Document Type

Article

Publication Date

2023

Abstract

As the author of an article entitled “Systematic Stewardship,” I read Professors Kahan and Rock’s article “Systematic Stewardship with Tradeoffs” (K&R) with considerable interest. I acknowledge the limits on deep asset manager engagement with sources of systematic risk in light of present institutional arrangements and the politics of the moment. Yet I think the most important move in the K&R analysis — the privileging of a “single firm focus” in corporate law instead of a “portfolio firm focus” — simply doesn’t account for the evolution that has already occurred in law and practice.
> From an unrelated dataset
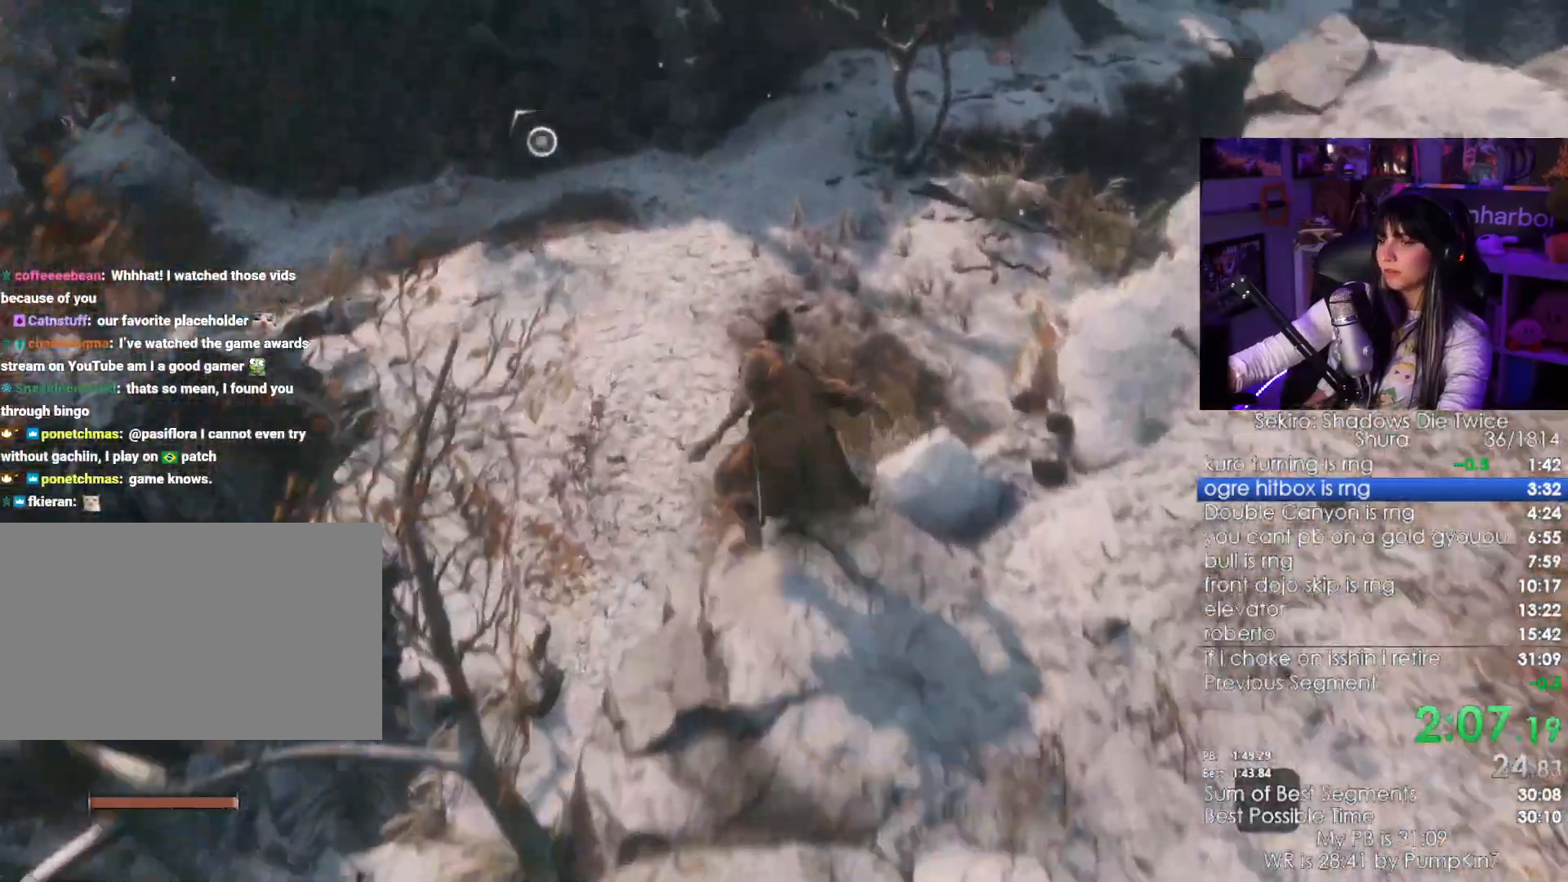
{"keys": ["shift", "w"], "mouse": ["left"]}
Long before the development of index funds, the ownership of public firms has been characterized by a division between diversified and undiversified owners. The interests of these shareholders are not uniform. One particularly important kind of undiversified owner is a controller. Courts have permitted significant accommodation to the interests of controllers. Although blatantly redistributive measures are not permitted, e.g., Hollinger International v. Black, the law commonly permits controllers to obtain various pecuniary and non-pecuniary benefits in a way that is inconsistent with the demands of single-firm-focus as K&R describe them. If directors can run the firm to accommodate the interests of one class of investors, the controllers, for their particular benefit, why would it not be permissible to accommodate the interests of another class of investors, the fully-diversified?